TEXTO FORNECIDO:
Na "Mesa de Pedra" ... um ícone do Caminho Português em Pontecesures
WiFi eiquí ... só o can 🙂
Na "Mesa de Pedra" éramos nós, os quatro peregrinos portugueses, uma checa, o Ales ... e o WiFi. WiFi? Sim ... o WiFi é o cão. A Joana perguntou se não havia WiFi ... e o Ales respondeu ... "WiFi eiquí só o can"... 🤪
Eram duas horas quando deixámos a "Mesa de Pedra". Cruzámos o Ulla, acompanhámos o Sar ... e entrámos em Padrón. Padrón era um dos poucos concelhos galegos em nível máximo de confinamento. Sabíamos que não íamos encontrar restaurantes nem bares abertos, mas a maioria dos albergues privados estavam a funcionar normalmente. Escolhêramos o Albergue Rossol, situado mesmo em frente à Igreja de Santiago; sem dúvida um dos melhores em que ficámos ... e o mais barato! Uma vez instalados, fomos visitar a Igreja, que guarda o pedrón, a pedra a que terá sido amarrada a barca que transportou o corpo de Santiago, na sua trasladação desde a Terra Santa.
Padrón, 16h00 - O Rio Sar e o Convento do Carme
Igreja de Santiago de Padrón,
com o pedrón a que terá sido
amarrada a barca de Santiago
Ponte medieval sobre o Sar e Fonte e Convento do Carme
No Albergue Rossol, frente à Igreja de
Santiago
No morro sobre o Convento do Carme situa-se a Capela e o Cruzeiro do Santiaguiño do Monte. A minha pequena peregrina ficou no albergue, mas eu ainda subi ao monte, com esplêndidas panorâmicas sobre Padrón. Reza a lenda que o Apóstolo Santiago ali terá pregado a Fé Cristã.

INSTRUÇÕES DAS TAREFAS:
(A) No relato do Caminho Português, quem estava na "Mesa de Pedra"? Enumere todos os que o texto indica.
(B) Dê seguimento ao relato do Caminho Português a partir da última frase.

EXCERTOS DE DADOS:

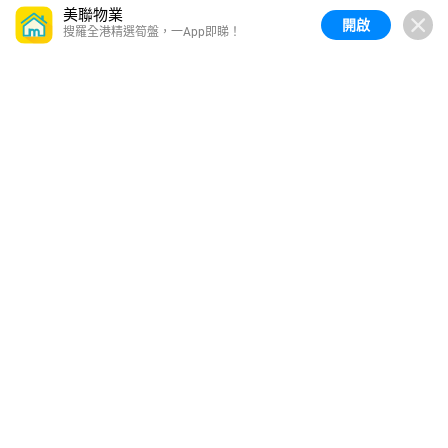
美聯物業
開啟
搜羅全港精選筍盤，一App即睇！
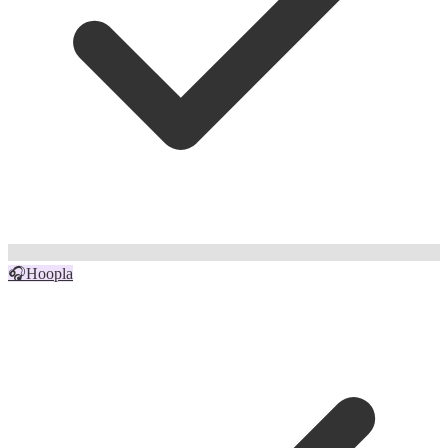
🎧
Hoopla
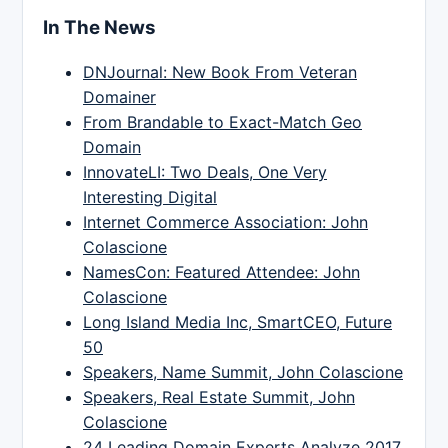
In The News
DNJournal: New Book From Veteran
Domainer
From Brandable to Exact-Match Geo
Domain
InnovateLI: Two Deals, One Very
Interesting Digital
Internet Commerce Association: John
Colascione
NamesCon: Featured Attendee: John
Colascione
Long Island Media Inc, SmartCEO, Future
50
Speakers, Name Summit, John Colascione
Speakers, Real Estate Summit, John
Colascione
24 Leading Domain Experts Analyze 2017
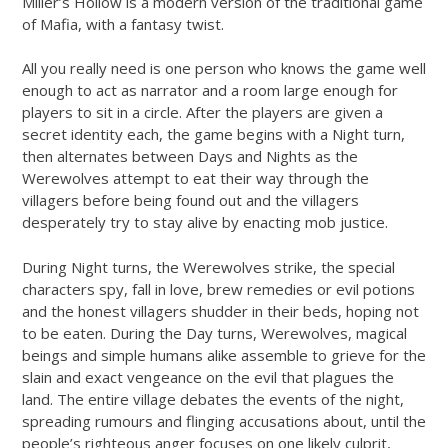
Miller’s Hollow is a modern version of the traditional game
of Mafia, with a fantasy twist.
All you really need is one person who knows the game well
enough to act as narrator and a room large enough for
players to sit in a circle. After the players are given a
secret identity each, the game begins with a Night turn,
then alternates between Days and Nights as the
Werewolves attempt to eat their way through the
villagers before being found out and the villagers
desperately try to stay alive by enacting mob justice.
During Night turns, the Werewolves strike, the special
characters spy, fall in love, brew remedies or evil potions
and the honest villagers shudder in their beds, hoping not
to be eaten. During the Day turns, Werewolves, magical
beings and simple humans alike assemble to grieve for the
slain and exact vengeance on the evil that plagues the
land. The entire village debates the events of the night,
spreading rumours and flinging accusations about, until the
people’s righteous anger focuses on one likely culprit,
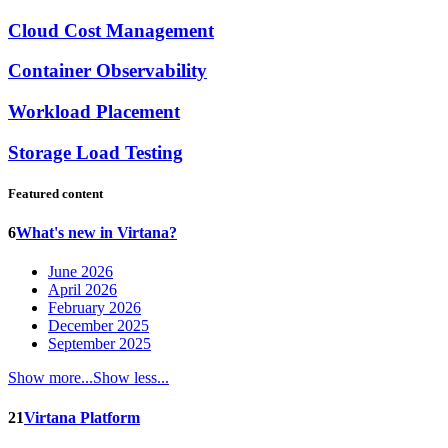
Cloud Cost Management
Container Observability
Workload Placement
Storage Load Testing
Featured content
6
What's new in Virtana?
June 2026
April 2026
February 2026
December 2025
September 2025
Show more...
Show less...
21
Virtana Platform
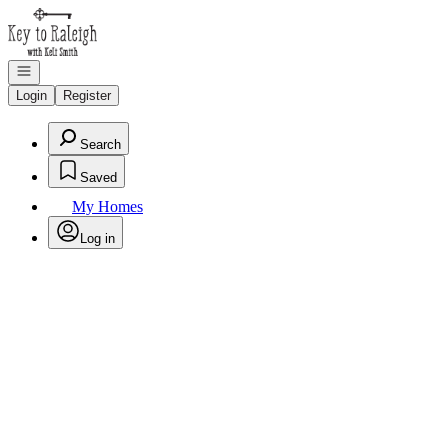
Go to: Homepage
Open navigation
Login
Register
Search
Saved
My Homes
Log in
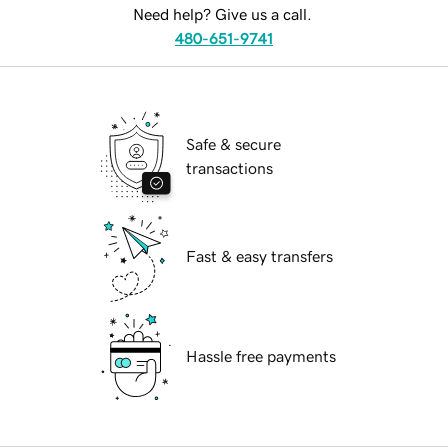
Need help? Give us a call.
480-651-9741
Safe & secure
transactions
Fast & easy transfers
Hassle free payments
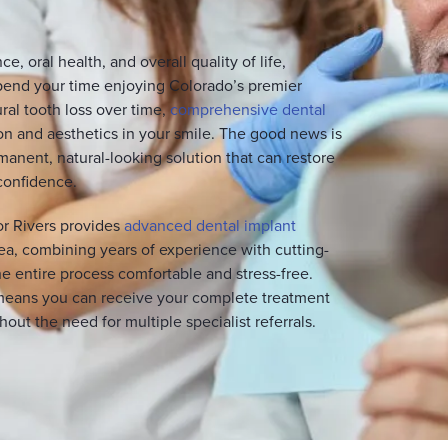
e, oral health, and overall quality of life,
pend your time enjoying Colorado’s premier
ral tooth loss over time,
comprehensive dental
n and aesthetics in your smile. The good news is
anent, natural-looking solution that can restore
 confidence.
or Rivers provides
advanced dental implant
a, combining years of experience with cutting-
 entire process comfortable and stress-free.
means you can receive your complete treatment
out the need for multiple specialist referrals.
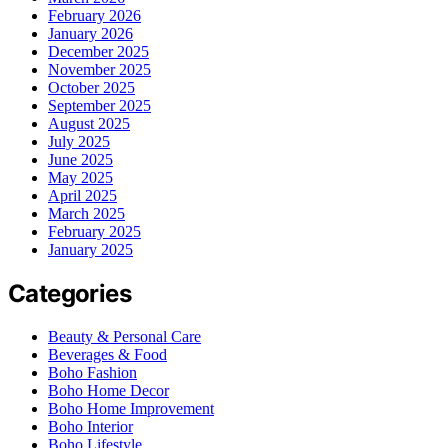
February 2026
January 2026
December 2025
November 2025
October 2025
September 2025
August 2025
July 2025
June 2025
May 2025
April 2025
March 2025
February 2025
January 2025
Categories
Beauty & Personal Care
Beverages & Food
Boho Fashion
Boho Home Decor
Boho Home Improvement
Boho Interior
Boho Lifestyle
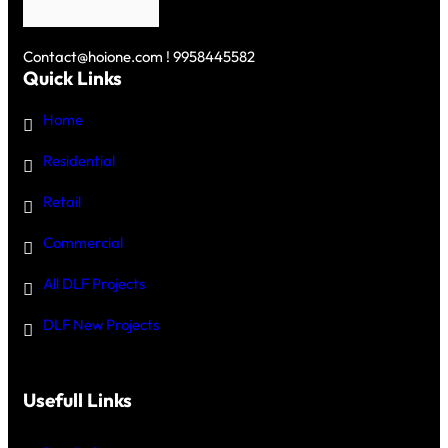
Contact@hoione.com ! 9958445582
Quick Links
Home
Residential
Retail
Commercial
All DLF Projects
DLF New Projects
Usefull Links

RESPOSTAS DO EXERCÍCIO:
(A)
- Os quatro peregrinos portugueses
- Uma checa
- O Ales
- O WiFi, que é o cão

(B)
Subida ao Santiaguiño do Monte
Capela e Cruzeiro do Santiaguiño do Monte e panorâmica sobre Padrón ... à luz do Sol poente
Em Padrón estávamos a cerca de 25 km de Santiago de Compostela. O nosso Caminho aproximava-se do destino traçado. Numa única etapa, chegaríamos a Santiago pela tarde dentro, pelo que, na planificação deste Caminho, optámos por uma etapa prévia que nos deixasse quase às portas do campo das estrelas ... até porque ainda havia uma "prova de superação" para vencer...
(Escrito e composto em casa, a 28 de Maio)

1 comentário:

Manso disse...

Dos poucos caminhos que conheço, a Variante Espiritual é a que guardo no coração.